Financial Position, Cash Flow, and Capital Allocation
Operating cash flow (GAAP) held steady at $160 million, a slight decrease from $161 million in Q2 2024. However, For the first six months of FY2025, cash flow from operating activities rose 51%, reflecting improved collections and working capital management. The company finished with $411 million in cash and cash equivalents, $1.2 billion in long-term debt, and $2.5 billion in shareholders’ equity. Parsons’ net leverage remains conservative, providing flexibility for ongoing acquisitions and investments.
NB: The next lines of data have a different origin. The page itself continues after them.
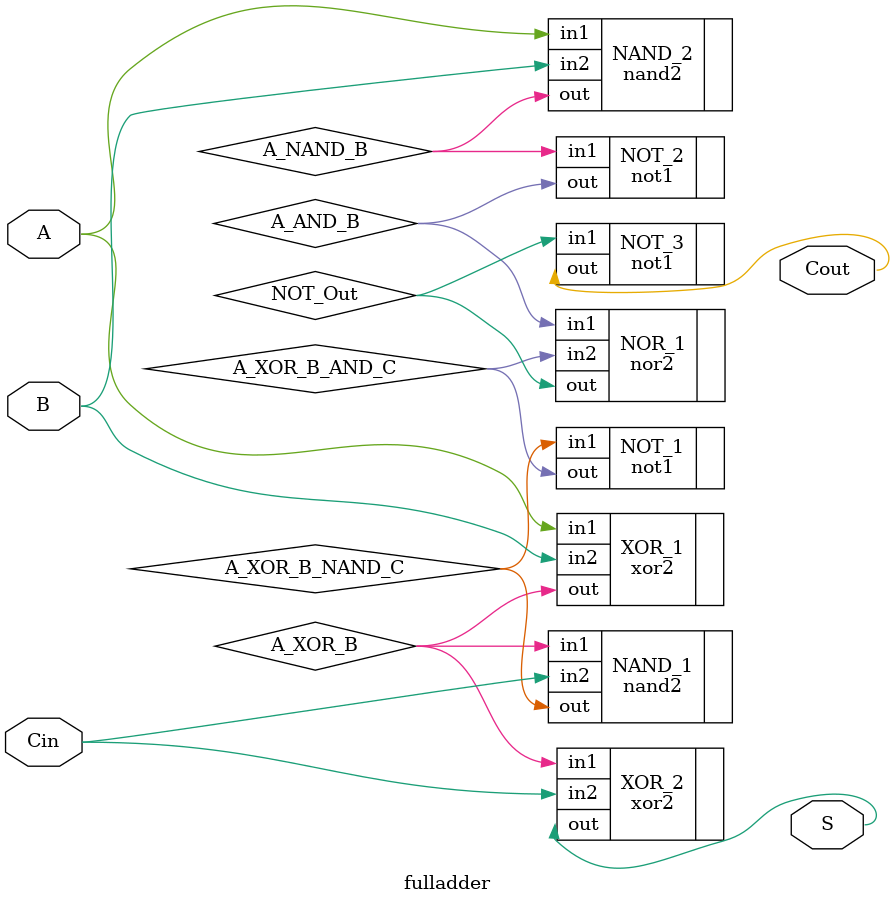
<source format=v>
module fulladder(A ,B,Cin, S, Cout);

input A, B, Cin;
output S, Cout;

wire A_XOR_B, A_XOR_B_NAND_C, A_XOR_B_AND_C, A_NAND_B, A_AND_B, NOT_Out; 

xor2 XOR_1(.in1(A), .in2(B), .out(A_XOR_B));

xor2 XOR_2(.in1(A_XOR_B), .in2(Cin), .out(S));

nand2 NAND_1(.in1(A_XOR_B), .in2(Cin), .out(A_XOR_B_NAND_C));
not1 NOT_1(.in1(A_XOR_B_NAND_C), .out(A_XOR_B_AND_C));

nand2 NAND_2(.in1(A), .in2(B), .out(A_NAND_B));
not1 NOT_2(.in1(A_NAND_B), .out(A_AND_B));

nor2 NOR_1(.in1(A_AND_B), .in2(A_XOR_B_AND_C), .out(NOT_Out));

not1 NOT_3(.in1(NOT_Out), .out(Cout));

endmodule



</source>
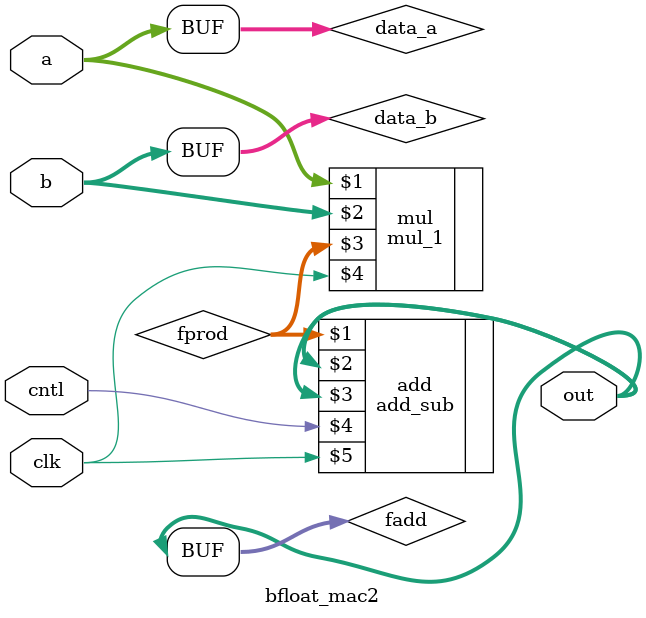
<source format=sv>
`timescale 1ns / 1ps


module bfloat_mac2(a,b,cntl,clk,out);
input bit [15:0]a,b;
input bit  clk;
input bit  cntl;// cntl = 1, sub else add
output bit [15:0]out;
bit [15:0] fprod, fadd; // output for adder and multiplier
bit [15:0] data_a, data_b, fprod1;//dunno why fprod1 is here

always@(*)
begin
data_a<=a;
data_b<=b;
end

mul_1 mul(data_a,data_b,fprod,clk);
add_sub add(fprod,out,fadd,cntl,clk);

assign out=fadd;

endmodule
</source>
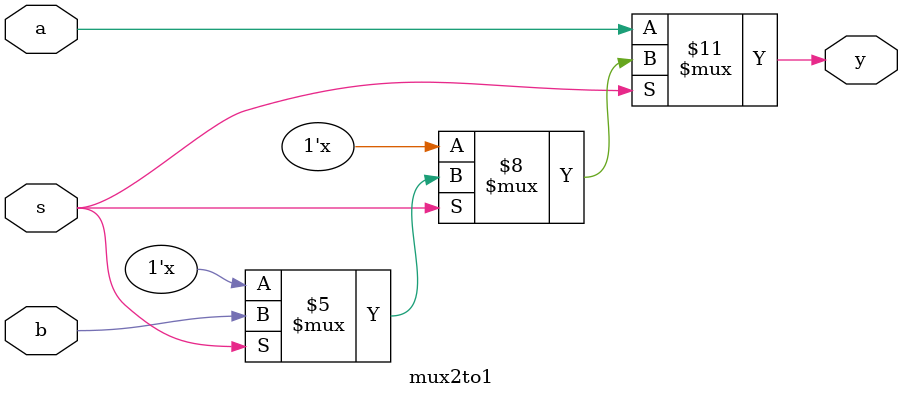
<source format=v>
module mux2to1(y,a,b,s);
output reg y;
input a,b,s;
always @(a,b,s) 
begin
if (s==1'b0)
    y=a;
else if (s==1'b1)
    y=b; 
else 
    y=1'bx;       
end
endmodule
</source>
Share repurchases continued under a $250 million buyback authorization, reinforcing management’s intent to return capital to shareholders. The company remains focused on disciplined capital allocation, pursuing targeted acquisitions that offer both revenue growth and adjusted EBITDA margins exceeding 10% (on an adjusted, non-GAAP basis).
Guidance and Outlook
Following the quarter’s performance, Parsons increased its full-year FY2025 guidance. The revenue target moved to a new range of $6,480–$6,680 million for FY2025, up from $6,450–$6,650 million. Adjusted EBITDA guidance for FY2025 was raised to $595–$635 million, and operating cash flow is now expected to reach $400–$440 million for FY2025. This upward revision is supported by strong underlying growth, ongoing integration of acquisitions, and robust contract wins and backlog. No explicit net income guidance was provided due to volatility from deal activity and taxes.
Management stressed that the FY2025 outlook assumes confidential contract volumes track roughly with initial 2025 expectations, though the future of this work remains a source of uncertainty. Investors will want to monitor ongoing Federal Solutions margin trends, future developments concerning the confidential contract, and continued momentum in large contract awards—especially in cyber, transportation, and environmental projects. Only 2% of revenue is up for recompete in 2025.
Revenue and net income presented using U.S. generally accepted accounting principles (GAAP) unless otherwise noted.